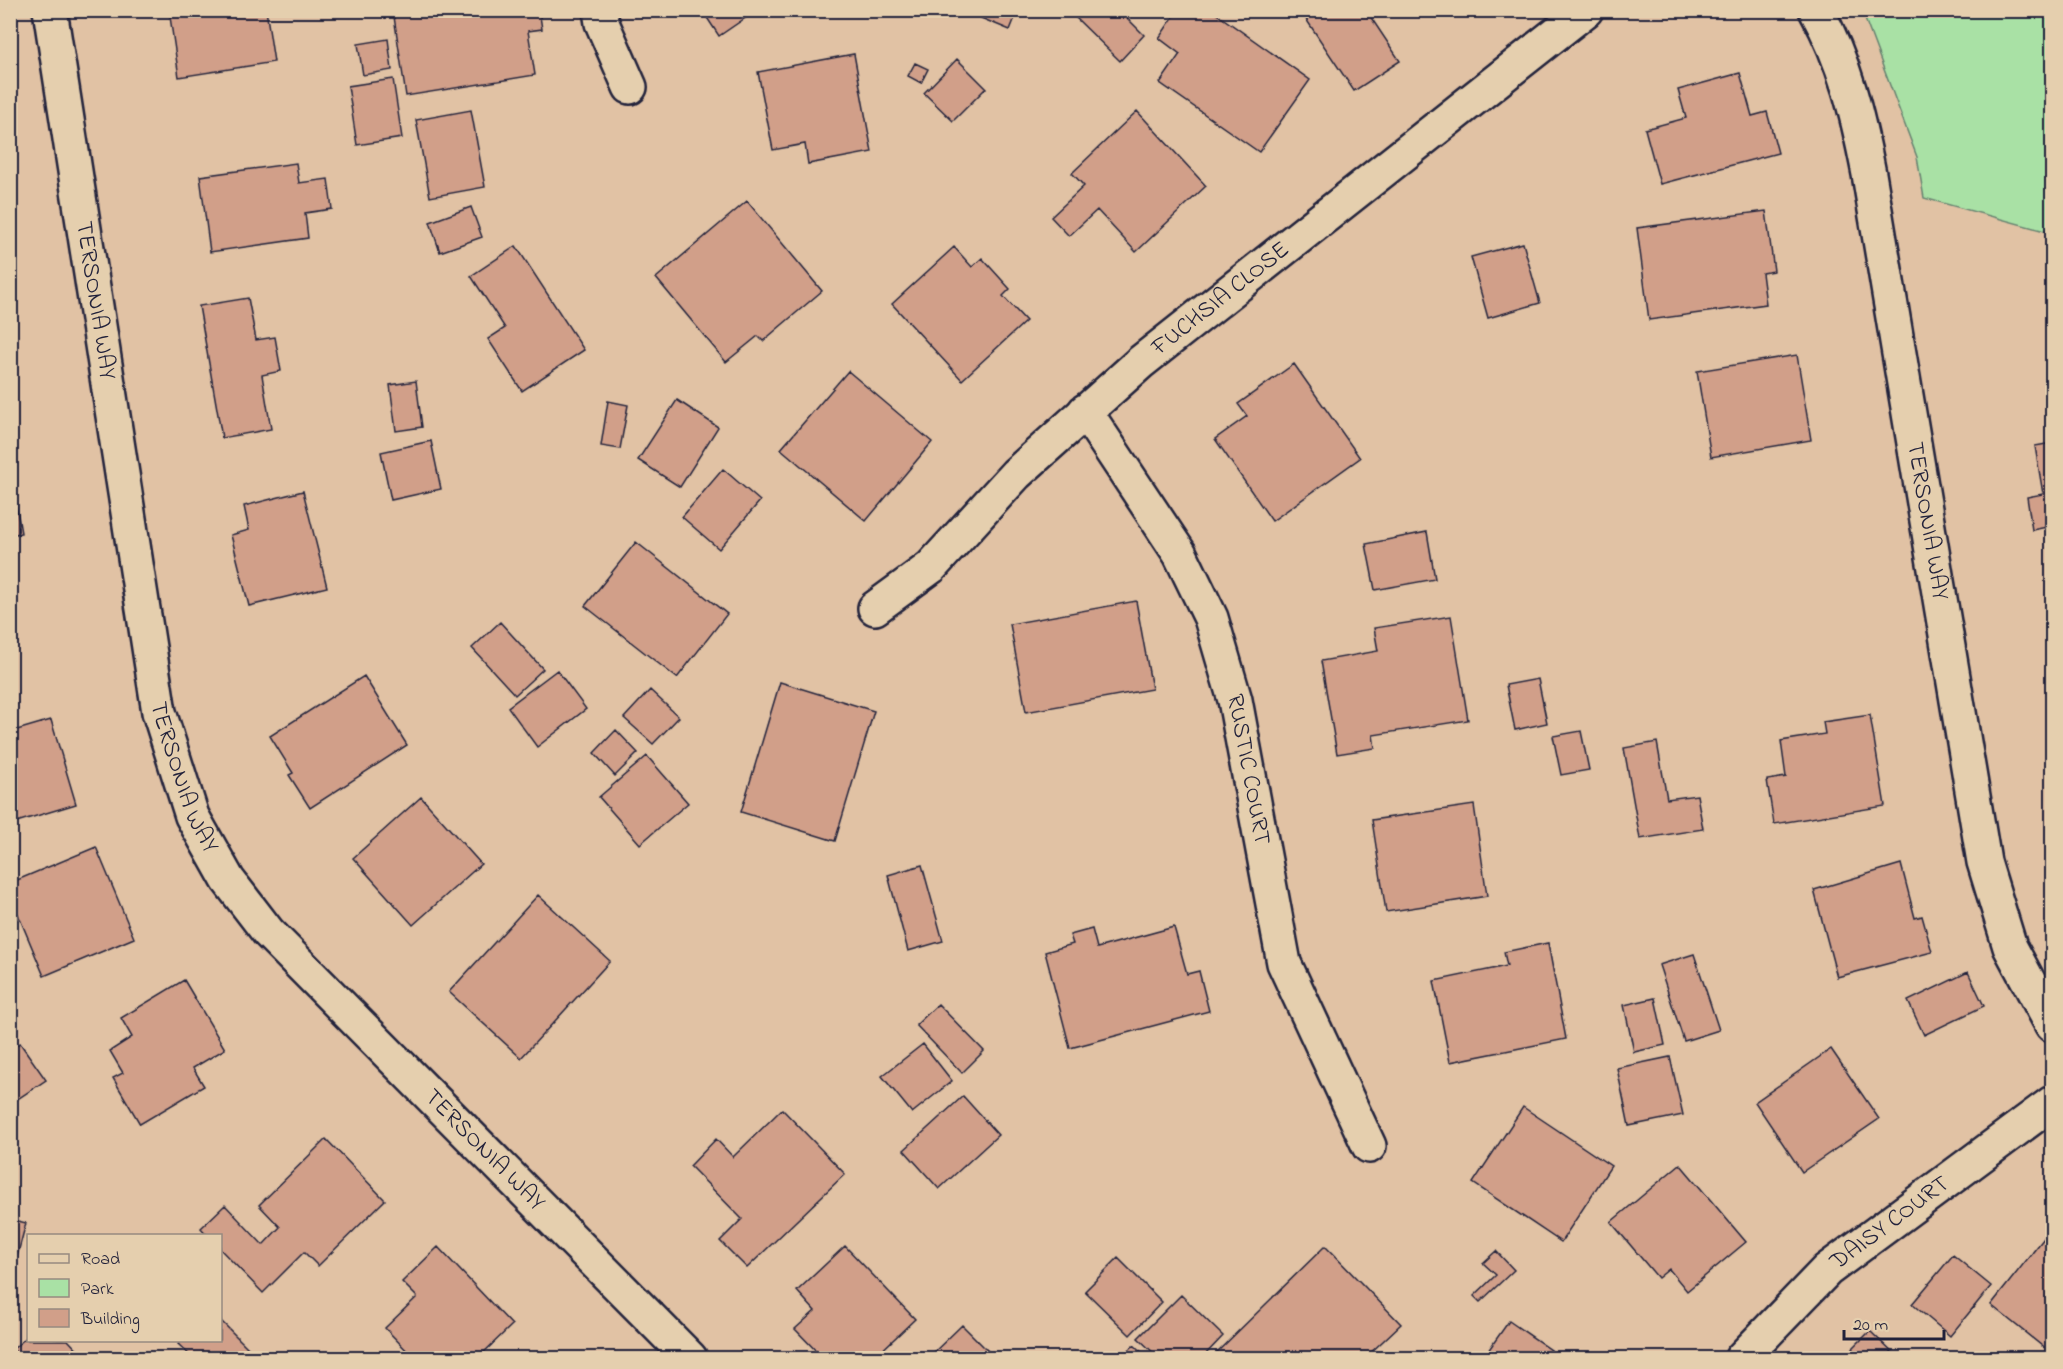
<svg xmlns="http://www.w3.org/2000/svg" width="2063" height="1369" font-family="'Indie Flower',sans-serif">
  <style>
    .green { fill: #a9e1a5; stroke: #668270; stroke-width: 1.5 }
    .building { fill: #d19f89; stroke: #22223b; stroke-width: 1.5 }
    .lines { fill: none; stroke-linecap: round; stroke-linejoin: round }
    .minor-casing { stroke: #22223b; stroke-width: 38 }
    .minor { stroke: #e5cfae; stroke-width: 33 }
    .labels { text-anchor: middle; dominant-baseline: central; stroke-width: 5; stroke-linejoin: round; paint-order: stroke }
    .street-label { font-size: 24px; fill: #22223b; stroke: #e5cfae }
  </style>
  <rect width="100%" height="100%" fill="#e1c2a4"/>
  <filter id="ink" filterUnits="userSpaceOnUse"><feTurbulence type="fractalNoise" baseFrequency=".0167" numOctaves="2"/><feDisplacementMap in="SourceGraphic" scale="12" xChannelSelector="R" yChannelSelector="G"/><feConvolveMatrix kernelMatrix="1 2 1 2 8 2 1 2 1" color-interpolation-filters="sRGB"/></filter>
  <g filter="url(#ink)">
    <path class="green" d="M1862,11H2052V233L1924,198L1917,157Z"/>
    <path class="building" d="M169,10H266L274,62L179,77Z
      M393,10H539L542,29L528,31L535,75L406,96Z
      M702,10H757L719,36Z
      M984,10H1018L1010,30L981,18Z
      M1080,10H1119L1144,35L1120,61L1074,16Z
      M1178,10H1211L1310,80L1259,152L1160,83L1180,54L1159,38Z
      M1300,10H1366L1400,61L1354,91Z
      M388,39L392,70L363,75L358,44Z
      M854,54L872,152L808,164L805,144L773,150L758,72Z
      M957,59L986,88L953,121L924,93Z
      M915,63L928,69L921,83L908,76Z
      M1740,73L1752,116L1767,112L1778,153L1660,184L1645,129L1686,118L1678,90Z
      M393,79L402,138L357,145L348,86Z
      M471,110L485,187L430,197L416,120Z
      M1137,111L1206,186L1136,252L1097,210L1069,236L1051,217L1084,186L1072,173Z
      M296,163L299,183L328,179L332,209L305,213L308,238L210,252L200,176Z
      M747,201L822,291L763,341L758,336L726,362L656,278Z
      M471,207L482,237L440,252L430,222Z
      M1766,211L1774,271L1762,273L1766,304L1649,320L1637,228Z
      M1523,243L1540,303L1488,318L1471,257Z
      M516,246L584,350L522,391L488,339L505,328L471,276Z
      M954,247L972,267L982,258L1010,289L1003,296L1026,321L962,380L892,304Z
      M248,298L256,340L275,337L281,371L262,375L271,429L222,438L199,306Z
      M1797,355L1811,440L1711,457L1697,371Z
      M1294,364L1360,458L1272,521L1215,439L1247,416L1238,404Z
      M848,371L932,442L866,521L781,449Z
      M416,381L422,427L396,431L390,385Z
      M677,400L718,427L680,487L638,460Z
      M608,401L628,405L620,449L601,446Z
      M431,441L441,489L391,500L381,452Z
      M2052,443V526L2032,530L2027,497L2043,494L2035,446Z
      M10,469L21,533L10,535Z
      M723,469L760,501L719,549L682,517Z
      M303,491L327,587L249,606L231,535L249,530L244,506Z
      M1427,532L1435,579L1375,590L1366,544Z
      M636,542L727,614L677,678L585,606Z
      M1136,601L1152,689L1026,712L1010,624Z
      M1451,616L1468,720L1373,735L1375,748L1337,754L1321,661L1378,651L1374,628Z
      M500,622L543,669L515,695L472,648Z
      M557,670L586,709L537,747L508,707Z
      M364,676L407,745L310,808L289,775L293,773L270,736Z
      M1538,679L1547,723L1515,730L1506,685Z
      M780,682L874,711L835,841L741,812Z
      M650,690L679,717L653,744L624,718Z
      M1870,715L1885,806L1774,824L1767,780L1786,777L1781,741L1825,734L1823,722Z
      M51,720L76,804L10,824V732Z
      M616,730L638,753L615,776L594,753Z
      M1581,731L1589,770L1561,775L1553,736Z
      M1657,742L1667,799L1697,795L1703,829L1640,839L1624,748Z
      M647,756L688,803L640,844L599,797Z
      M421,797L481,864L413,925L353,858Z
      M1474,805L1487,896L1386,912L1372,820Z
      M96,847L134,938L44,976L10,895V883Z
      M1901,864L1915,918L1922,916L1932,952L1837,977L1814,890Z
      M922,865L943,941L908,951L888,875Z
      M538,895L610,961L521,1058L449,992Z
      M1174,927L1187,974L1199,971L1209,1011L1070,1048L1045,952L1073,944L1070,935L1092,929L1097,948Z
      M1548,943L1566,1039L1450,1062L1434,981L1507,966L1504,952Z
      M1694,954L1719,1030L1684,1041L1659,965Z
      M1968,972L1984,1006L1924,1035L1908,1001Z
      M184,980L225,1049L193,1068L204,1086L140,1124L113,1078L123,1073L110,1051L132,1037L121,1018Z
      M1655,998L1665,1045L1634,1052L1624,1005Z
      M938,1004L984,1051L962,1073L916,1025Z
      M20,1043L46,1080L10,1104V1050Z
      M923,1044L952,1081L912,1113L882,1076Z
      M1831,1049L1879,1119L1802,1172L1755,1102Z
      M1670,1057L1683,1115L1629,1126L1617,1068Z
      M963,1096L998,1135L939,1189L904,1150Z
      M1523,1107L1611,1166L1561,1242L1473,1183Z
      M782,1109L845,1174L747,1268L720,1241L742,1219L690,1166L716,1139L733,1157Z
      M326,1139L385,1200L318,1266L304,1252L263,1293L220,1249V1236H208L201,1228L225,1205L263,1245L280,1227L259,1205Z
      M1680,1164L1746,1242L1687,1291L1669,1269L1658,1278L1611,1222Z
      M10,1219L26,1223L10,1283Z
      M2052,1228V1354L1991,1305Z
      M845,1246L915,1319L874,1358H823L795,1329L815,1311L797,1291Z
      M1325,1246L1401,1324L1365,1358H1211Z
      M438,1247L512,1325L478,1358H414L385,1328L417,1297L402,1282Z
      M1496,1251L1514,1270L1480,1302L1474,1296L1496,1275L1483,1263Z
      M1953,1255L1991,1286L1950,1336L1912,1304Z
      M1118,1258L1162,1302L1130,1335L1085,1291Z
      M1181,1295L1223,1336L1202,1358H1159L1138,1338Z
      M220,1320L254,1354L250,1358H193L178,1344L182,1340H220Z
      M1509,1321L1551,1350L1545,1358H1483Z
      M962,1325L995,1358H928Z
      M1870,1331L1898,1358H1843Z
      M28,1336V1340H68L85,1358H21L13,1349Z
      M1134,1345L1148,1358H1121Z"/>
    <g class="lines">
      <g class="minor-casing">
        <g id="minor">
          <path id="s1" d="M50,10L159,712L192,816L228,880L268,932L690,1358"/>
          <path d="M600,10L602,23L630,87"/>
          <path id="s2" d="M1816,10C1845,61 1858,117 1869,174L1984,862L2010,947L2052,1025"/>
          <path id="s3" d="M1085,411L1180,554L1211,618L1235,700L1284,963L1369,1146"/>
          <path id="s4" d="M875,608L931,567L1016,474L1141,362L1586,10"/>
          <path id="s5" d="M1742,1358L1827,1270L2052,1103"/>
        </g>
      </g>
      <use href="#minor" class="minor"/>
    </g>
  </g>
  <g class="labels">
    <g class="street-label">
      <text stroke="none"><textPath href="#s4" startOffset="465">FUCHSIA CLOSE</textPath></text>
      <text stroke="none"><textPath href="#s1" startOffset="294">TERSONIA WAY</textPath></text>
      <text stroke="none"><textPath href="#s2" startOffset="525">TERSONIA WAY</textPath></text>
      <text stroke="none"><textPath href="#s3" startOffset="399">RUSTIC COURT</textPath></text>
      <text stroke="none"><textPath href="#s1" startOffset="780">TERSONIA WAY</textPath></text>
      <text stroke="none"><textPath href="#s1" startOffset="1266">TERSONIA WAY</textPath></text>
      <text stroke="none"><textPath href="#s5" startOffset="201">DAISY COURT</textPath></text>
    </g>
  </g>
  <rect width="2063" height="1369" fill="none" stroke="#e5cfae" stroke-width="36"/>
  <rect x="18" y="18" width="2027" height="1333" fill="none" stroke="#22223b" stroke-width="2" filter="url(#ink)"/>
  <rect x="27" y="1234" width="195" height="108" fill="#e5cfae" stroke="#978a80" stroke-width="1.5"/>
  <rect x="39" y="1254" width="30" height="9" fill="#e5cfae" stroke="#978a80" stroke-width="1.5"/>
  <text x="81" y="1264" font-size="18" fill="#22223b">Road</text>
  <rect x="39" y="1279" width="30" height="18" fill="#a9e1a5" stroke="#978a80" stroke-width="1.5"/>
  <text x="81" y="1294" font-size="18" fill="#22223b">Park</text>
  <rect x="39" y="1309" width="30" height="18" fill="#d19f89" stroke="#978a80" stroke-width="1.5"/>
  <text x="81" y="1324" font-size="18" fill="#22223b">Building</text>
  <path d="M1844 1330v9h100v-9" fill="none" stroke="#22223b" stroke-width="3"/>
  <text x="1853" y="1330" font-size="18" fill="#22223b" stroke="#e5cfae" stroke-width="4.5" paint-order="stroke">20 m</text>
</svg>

————

## TASK PROMPT
For each line of the data that includes the word "lines", return a copy of it.

## RESULT OF THE TASK
    .lines { fill: none; stroke-linecap: round; stroke-linejoin: round }
    <g class="lines">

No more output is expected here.